The situation on the expenditures side is also problematic. The hole there opened up due to the coalition agreements with Labor (NIS 600 million) and United Torah Judaism (NIS 290 million). In addition, there was the agreement on an additional budget for the chief scientist and a security body (NIS 350 million), while Finance Minister Benjamin Netanyahu plans to meet a number of demands from Likud lawmakers (NIS 160 million), leading to a NIS 1.4 billion total.
Some NIS 600 million remains in the budget reserve, which means the cabinet will be asked to vote on a cut of some NIS 800 million next week.
The right thing to do would be to cut NIS 800 million from the defense budget given the strategic improvement in our security situation: Iraq has ceased to constitute a threat, and the Syrian army is rusty. Furthermore, NIS 800 million is a cut that can be absorbed by the huge defense budget.
To this end, Netanyahu, along with treasury budgets director Kobi Haber, should have proposed four alternatives to the prime minister - local authorities, elderly allowances, Gaza Strip evacuees compensation, and the defense budget.
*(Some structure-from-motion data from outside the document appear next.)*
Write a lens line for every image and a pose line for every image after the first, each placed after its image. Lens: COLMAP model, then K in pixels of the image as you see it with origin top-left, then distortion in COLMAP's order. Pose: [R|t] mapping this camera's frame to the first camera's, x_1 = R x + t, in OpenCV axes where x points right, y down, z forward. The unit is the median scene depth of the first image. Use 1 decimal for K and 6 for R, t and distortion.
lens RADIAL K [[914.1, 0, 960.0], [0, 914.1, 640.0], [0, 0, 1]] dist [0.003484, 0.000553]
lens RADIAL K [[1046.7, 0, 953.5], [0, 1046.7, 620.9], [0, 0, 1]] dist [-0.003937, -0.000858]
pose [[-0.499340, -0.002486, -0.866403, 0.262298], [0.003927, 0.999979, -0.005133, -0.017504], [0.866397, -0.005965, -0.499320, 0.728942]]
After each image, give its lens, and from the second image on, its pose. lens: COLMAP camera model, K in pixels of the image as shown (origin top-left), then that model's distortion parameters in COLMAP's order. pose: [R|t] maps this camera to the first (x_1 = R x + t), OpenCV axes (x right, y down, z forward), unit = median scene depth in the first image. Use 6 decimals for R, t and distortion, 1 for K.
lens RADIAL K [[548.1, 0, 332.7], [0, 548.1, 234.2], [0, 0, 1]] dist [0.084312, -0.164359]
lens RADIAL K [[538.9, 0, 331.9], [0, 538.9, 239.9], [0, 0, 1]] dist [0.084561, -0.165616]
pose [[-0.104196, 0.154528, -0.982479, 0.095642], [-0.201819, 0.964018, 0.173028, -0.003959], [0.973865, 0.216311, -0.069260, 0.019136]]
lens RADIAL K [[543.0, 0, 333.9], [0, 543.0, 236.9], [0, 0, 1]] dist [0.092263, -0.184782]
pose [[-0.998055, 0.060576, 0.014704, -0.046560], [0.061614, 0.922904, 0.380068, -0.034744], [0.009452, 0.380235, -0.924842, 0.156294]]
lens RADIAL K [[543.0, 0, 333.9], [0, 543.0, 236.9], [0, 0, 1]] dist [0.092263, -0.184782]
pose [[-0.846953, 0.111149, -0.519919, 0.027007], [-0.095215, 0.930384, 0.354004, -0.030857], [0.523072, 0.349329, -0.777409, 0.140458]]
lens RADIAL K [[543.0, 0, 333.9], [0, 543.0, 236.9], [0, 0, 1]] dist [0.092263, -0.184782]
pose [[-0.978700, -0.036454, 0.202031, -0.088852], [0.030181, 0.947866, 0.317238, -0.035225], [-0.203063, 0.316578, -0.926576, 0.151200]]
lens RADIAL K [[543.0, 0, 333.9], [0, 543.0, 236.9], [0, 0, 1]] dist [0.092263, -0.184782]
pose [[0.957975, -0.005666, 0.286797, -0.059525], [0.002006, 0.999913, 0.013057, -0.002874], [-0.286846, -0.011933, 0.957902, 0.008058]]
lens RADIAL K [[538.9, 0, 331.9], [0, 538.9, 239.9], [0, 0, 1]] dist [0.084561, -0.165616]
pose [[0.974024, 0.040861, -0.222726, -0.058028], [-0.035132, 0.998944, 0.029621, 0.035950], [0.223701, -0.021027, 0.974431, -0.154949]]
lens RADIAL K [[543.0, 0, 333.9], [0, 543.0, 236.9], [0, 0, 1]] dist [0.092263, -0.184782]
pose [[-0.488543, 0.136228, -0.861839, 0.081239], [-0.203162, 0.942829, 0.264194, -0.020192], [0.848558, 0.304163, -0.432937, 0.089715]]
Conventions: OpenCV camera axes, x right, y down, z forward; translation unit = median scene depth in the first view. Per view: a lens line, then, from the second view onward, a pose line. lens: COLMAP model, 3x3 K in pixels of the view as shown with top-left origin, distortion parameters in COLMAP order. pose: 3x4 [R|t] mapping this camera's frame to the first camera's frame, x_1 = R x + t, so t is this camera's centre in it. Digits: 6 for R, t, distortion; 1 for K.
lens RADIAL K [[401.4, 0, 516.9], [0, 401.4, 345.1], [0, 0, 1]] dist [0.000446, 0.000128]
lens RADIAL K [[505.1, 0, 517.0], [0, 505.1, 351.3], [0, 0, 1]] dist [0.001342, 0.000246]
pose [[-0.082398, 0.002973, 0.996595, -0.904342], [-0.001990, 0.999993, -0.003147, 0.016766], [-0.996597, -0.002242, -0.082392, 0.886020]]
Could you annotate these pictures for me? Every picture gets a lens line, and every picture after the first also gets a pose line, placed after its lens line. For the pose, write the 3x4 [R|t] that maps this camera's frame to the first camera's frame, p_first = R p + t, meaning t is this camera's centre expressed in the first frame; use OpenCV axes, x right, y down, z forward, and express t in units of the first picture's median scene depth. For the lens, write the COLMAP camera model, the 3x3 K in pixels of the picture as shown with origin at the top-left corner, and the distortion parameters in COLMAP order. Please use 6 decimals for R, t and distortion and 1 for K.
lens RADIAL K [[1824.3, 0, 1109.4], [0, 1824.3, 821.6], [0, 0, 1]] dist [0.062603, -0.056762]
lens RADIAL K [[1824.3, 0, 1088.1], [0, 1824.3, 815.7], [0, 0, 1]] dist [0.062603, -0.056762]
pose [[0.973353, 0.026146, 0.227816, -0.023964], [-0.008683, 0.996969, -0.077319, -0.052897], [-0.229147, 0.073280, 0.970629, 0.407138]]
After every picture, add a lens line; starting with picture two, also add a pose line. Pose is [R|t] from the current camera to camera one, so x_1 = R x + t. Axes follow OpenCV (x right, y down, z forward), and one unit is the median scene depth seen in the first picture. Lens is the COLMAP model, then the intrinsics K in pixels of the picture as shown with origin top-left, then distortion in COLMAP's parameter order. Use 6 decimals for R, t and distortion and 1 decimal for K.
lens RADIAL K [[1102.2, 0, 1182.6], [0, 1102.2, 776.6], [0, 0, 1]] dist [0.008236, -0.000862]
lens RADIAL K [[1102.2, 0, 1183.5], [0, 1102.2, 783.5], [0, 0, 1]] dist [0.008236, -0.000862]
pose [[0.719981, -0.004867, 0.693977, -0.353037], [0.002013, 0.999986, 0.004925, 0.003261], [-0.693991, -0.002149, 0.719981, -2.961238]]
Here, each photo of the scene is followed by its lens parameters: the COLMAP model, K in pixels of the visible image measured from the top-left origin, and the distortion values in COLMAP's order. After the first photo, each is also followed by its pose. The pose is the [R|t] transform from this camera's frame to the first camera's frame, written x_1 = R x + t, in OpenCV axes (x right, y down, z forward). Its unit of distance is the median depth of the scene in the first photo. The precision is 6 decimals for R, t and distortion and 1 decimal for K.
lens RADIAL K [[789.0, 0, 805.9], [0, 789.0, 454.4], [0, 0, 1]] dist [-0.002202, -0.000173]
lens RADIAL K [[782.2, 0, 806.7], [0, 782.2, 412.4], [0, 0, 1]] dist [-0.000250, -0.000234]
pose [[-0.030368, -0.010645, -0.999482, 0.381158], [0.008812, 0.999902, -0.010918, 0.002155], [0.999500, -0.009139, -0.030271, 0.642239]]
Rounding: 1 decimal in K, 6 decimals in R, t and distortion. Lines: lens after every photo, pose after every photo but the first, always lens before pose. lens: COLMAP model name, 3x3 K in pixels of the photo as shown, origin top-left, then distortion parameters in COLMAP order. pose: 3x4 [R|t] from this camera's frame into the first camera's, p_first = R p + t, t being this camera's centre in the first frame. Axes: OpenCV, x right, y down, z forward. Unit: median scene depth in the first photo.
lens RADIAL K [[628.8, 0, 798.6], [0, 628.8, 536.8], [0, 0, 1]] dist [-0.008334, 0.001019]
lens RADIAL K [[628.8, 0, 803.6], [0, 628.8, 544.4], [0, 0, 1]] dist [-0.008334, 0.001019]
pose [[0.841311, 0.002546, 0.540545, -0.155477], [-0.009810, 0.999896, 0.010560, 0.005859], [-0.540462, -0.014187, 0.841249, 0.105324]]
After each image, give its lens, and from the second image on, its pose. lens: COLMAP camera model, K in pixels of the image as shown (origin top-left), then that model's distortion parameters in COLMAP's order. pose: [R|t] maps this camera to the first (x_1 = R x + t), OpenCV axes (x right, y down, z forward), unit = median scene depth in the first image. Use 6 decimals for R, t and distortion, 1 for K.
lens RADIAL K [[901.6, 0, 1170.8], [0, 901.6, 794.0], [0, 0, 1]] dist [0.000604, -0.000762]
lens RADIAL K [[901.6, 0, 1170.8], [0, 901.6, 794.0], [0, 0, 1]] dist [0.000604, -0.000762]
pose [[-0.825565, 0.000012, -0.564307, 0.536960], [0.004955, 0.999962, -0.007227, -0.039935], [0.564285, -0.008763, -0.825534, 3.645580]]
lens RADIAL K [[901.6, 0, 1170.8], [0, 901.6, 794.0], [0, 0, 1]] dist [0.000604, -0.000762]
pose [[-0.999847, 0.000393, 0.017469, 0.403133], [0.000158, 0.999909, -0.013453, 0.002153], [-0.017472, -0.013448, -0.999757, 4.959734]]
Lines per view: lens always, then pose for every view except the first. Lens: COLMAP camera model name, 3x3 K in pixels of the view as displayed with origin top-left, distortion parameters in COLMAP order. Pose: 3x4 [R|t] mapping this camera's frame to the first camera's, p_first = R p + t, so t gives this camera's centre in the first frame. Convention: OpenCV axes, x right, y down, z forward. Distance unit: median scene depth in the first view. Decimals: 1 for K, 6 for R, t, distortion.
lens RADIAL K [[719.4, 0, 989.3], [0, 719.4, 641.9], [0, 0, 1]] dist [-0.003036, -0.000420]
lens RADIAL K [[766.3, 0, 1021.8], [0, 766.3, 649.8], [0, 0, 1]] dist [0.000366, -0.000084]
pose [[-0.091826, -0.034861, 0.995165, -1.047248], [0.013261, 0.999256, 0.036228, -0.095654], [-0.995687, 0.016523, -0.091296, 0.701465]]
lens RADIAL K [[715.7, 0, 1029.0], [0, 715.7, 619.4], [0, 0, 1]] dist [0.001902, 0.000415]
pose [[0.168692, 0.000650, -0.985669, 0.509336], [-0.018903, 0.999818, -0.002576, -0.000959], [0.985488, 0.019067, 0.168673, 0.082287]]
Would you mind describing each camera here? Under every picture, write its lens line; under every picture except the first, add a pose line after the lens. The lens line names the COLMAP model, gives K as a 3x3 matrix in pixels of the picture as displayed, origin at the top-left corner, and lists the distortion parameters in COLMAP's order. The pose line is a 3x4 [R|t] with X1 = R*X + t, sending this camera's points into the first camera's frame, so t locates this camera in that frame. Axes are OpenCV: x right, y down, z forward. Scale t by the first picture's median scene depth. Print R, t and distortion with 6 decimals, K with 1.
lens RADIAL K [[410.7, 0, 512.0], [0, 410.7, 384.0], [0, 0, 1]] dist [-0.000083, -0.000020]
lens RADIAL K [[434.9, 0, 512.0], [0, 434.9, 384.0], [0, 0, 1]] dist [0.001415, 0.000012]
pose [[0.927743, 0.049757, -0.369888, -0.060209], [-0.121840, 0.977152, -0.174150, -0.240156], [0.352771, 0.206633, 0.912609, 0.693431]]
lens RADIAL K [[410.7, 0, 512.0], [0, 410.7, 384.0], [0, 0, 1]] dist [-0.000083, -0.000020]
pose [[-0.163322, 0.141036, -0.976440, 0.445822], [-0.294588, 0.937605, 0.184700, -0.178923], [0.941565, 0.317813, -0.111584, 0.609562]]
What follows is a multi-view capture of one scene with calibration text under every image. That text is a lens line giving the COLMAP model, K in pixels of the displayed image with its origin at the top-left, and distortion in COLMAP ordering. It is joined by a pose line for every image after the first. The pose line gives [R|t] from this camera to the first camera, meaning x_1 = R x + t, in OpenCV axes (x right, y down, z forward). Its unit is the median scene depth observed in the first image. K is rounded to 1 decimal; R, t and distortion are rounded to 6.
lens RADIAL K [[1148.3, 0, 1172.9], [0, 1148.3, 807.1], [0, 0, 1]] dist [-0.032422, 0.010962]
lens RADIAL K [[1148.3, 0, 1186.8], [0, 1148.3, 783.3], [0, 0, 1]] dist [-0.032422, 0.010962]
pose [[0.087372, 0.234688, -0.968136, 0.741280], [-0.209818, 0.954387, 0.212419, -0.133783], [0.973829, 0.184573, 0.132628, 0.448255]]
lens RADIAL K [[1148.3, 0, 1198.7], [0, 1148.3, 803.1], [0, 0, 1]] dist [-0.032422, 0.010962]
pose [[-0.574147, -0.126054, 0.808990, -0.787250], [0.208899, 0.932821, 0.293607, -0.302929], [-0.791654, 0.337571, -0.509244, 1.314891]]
Prime Minister Ariel Sharon's political adviser would explain to him that the local authorities couldn't be touched because the Likud Central Committee would go crazy; the cabinet secretary would say that the elderly couldn't be touched because the public would rebel; and the Prime Minister's Office director general would say that not a single cent could be deducted from the Gaza Strip compensation, because the disengagement was already going to be difficult. And later in the week, Netanyahu would have to "organize" pressure from ministers who would explain to Sharon just how impossible it would be to cut their ministries' budgets. Ehud Olmert would explain why exports couldn't be undermined; Limor Livnat would speak about education; and Benjamin Ben-Eliezer would talk about the importance of infrastructure. In the end, therefore, just one solution would remain - a cut in defense spending.
Instead, Netanyahu and Haber went to Sharon with a proposal that was neither here nor there - a cut of NIS 500 million to the defense budget and an across-the-board 1 percent cut among the other ministries. Sharon saw the term "across-the-board," and his eyes lit up: Here's the solution - forgo the NIS 500 million cut to defense, but increase the "across-the-board" to 3 percent.
Indeed, everyone knows that an across-the-board cut is a bad thing. It is the worst thing from an economic and social perspective. It makes no distinction between priorities; everything is the same. Therefore, the result will be cuts to development and investments, unplanned cuts, cuts that are bad for the economy, growth and employment. But everyone also knows that the ministers are willing to have one of their eyes gouged out provided that their colleagues have one gouged out too.